* PROMPT
A single number is expected: the count of lines in the entries below that contain "БАНК".

= = = =

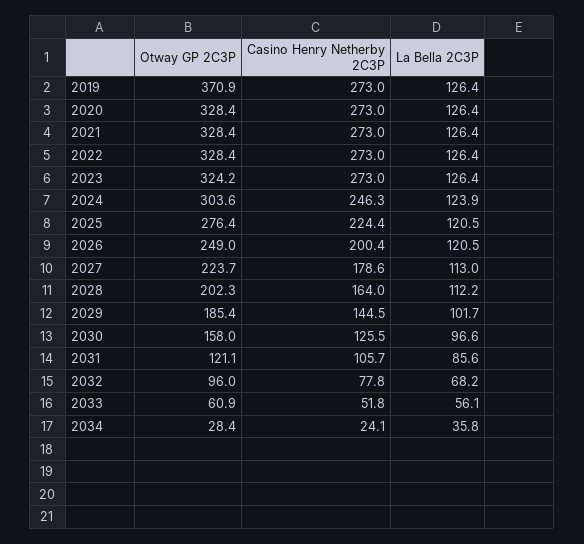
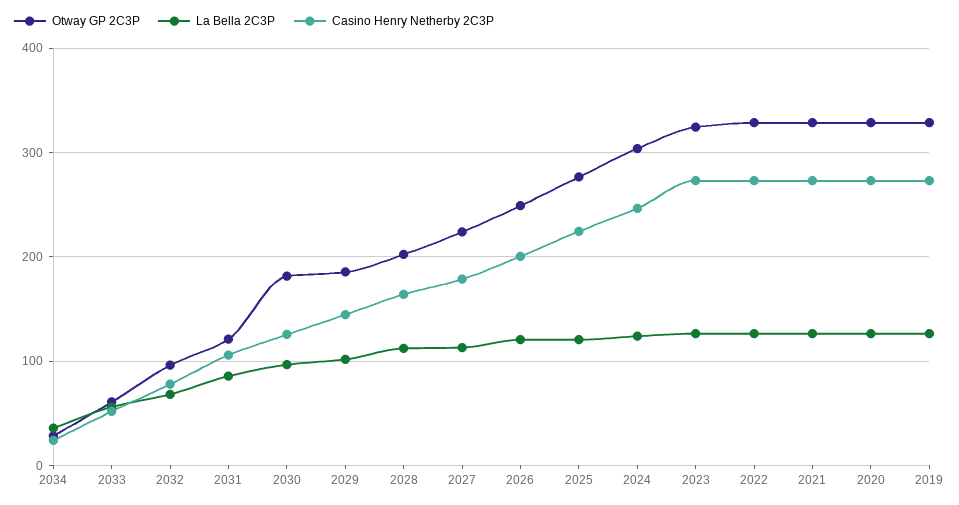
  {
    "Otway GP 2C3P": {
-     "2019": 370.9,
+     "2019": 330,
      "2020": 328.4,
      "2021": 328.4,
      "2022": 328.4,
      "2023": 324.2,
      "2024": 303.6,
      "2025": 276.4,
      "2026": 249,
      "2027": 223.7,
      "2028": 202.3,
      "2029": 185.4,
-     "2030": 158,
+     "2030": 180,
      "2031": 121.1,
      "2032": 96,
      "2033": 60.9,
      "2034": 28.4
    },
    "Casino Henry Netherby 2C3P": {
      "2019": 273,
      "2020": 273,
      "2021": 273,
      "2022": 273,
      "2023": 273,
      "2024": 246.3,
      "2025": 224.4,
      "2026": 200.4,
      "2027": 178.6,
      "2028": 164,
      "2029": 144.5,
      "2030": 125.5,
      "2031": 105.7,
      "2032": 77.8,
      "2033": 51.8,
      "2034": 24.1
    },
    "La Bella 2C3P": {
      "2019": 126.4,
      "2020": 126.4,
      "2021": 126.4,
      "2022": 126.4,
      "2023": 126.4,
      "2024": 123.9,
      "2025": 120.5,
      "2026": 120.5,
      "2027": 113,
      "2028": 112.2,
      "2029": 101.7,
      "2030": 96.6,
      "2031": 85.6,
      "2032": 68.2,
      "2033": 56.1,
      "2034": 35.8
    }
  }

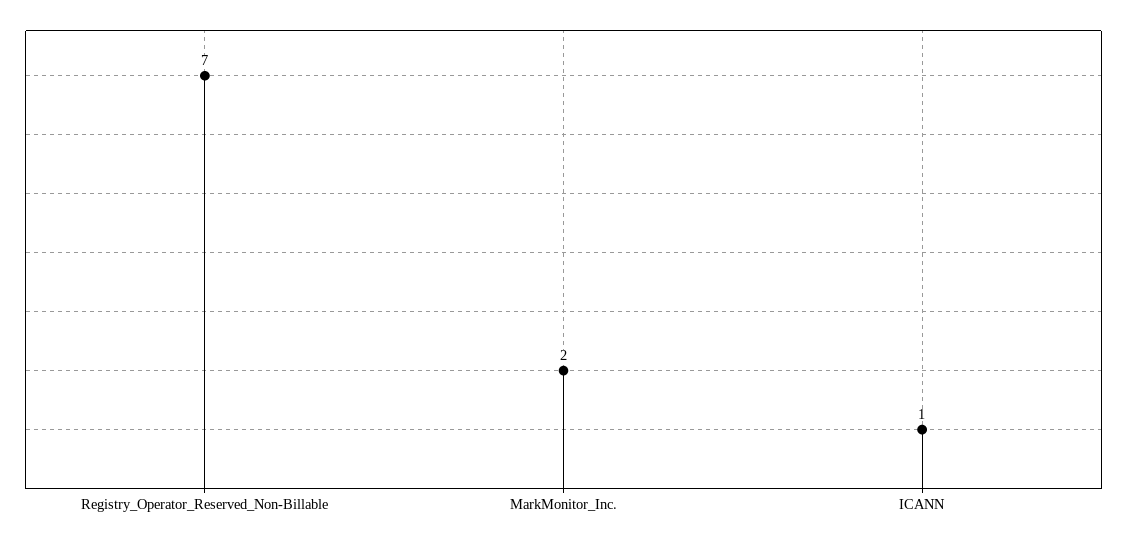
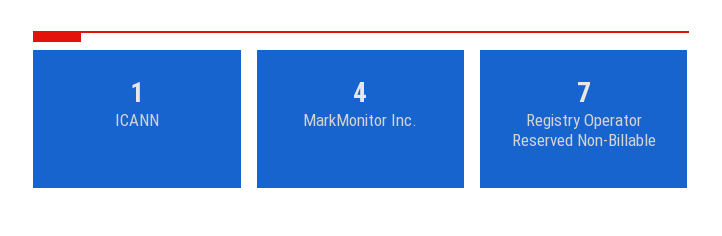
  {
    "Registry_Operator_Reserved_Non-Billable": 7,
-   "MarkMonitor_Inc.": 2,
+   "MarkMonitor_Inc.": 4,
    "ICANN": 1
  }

= = = =

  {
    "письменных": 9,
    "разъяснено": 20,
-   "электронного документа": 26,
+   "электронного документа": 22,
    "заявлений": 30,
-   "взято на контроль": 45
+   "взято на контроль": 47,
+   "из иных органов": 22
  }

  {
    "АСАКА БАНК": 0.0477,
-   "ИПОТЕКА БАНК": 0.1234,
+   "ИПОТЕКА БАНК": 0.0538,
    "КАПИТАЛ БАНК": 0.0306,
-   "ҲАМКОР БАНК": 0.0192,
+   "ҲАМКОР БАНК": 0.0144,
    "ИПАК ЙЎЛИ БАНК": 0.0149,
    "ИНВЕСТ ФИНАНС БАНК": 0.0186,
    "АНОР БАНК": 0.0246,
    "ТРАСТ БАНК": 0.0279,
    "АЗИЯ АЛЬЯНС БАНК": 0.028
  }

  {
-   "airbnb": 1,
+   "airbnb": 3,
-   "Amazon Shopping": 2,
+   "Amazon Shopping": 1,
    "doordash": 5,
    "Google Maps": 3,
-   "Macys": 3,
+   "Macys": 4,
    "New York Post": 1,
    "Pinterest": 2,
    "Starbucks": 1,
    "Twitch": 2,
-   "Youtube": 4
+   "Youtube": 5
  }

= = = =

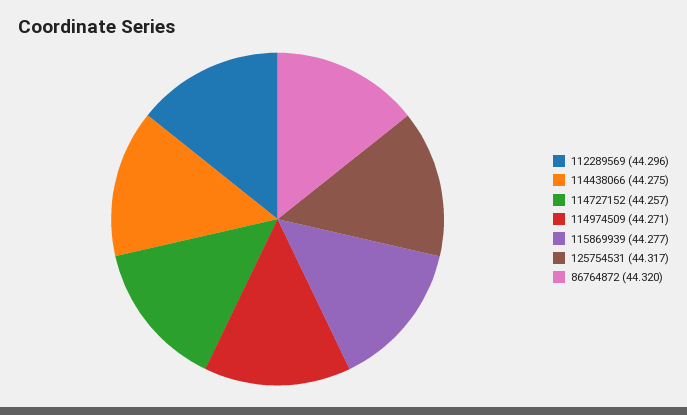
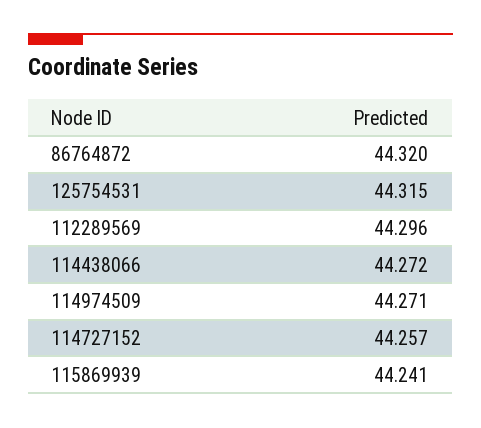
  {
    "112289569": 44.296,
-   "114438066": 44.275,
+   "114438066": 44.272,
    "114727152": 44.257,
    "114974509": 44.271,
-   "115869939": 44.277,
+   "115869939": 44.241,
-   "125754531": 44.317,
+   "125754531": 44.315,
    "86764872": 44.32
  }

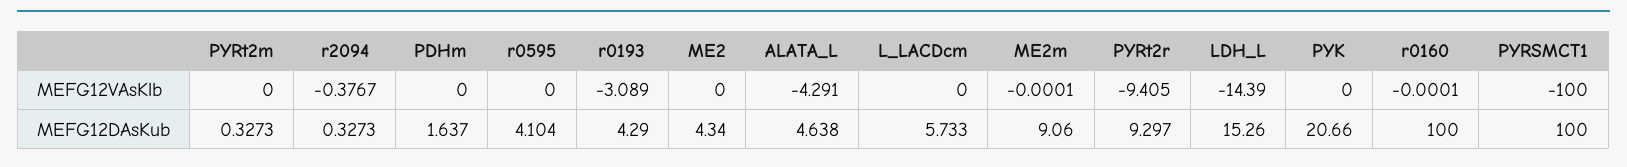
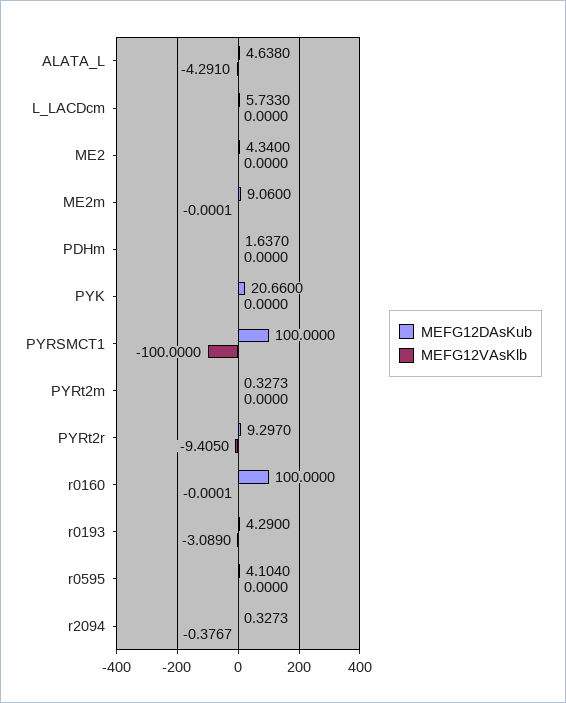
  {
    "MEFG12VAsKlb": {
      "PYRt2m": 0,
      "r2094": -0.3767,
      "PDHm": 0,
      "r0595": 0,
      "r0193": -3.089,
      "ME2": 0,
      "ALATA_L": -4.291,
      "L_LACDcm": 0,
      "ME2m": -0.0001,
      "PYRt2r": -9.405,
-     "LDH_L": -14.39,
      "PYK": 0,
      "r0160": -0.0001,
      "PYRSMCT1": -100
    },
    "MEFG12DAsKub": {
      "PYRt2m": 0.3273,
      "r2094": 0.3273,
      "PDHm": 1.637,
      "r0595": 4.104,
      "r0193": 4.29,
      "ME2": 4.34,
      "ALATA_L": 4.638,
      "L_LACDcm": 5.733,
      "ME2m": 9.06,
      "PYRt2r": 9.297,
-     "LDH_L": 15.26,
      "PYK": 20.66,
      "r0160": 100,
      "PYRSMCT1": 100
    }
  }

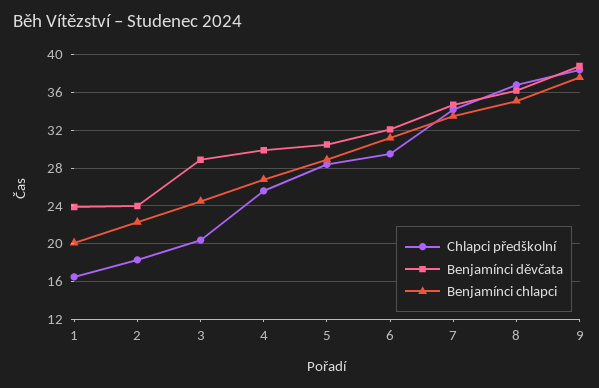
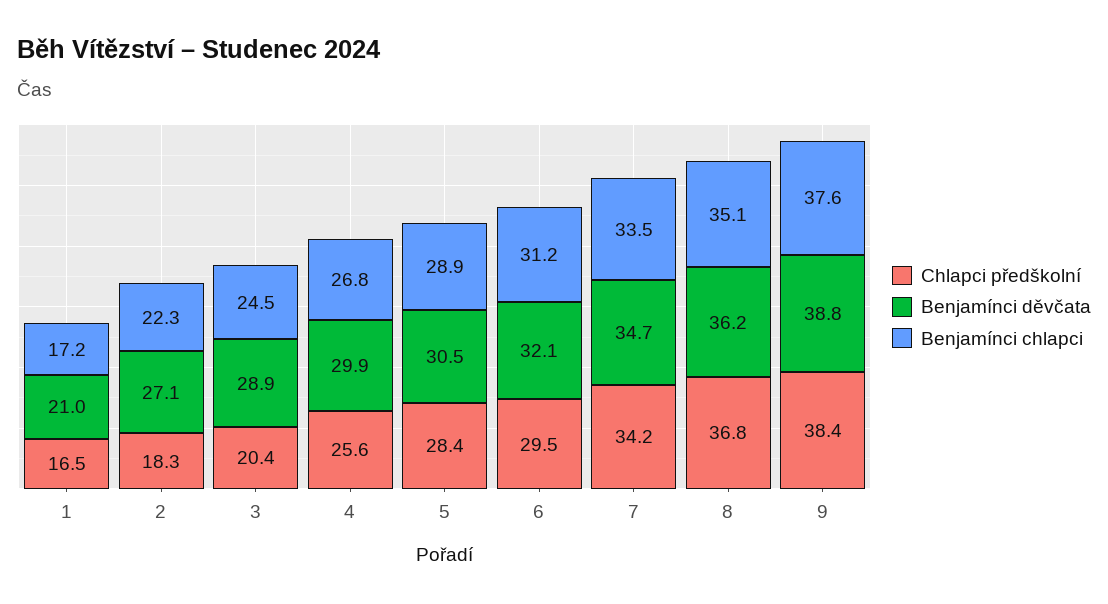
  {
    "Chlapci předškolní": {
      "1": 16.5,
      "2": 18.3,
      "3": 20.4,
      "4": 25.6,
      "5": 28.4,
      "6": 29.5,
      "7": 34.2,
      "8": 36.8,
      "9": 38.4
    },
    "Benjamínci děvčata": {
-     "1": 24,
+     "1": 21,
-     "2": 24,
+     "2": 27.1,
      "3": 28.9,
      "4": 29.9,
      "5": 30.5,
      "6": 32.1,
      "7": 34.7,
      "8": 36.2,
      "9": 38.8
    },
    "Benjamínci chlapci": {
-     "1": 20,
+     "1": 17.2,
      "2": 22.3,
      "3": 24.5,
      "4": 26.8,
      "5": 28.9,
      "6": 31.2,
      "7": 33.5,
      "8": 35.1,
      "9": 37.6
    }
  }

= = = =

* SOLUTION FOR THIS EXERCISE
11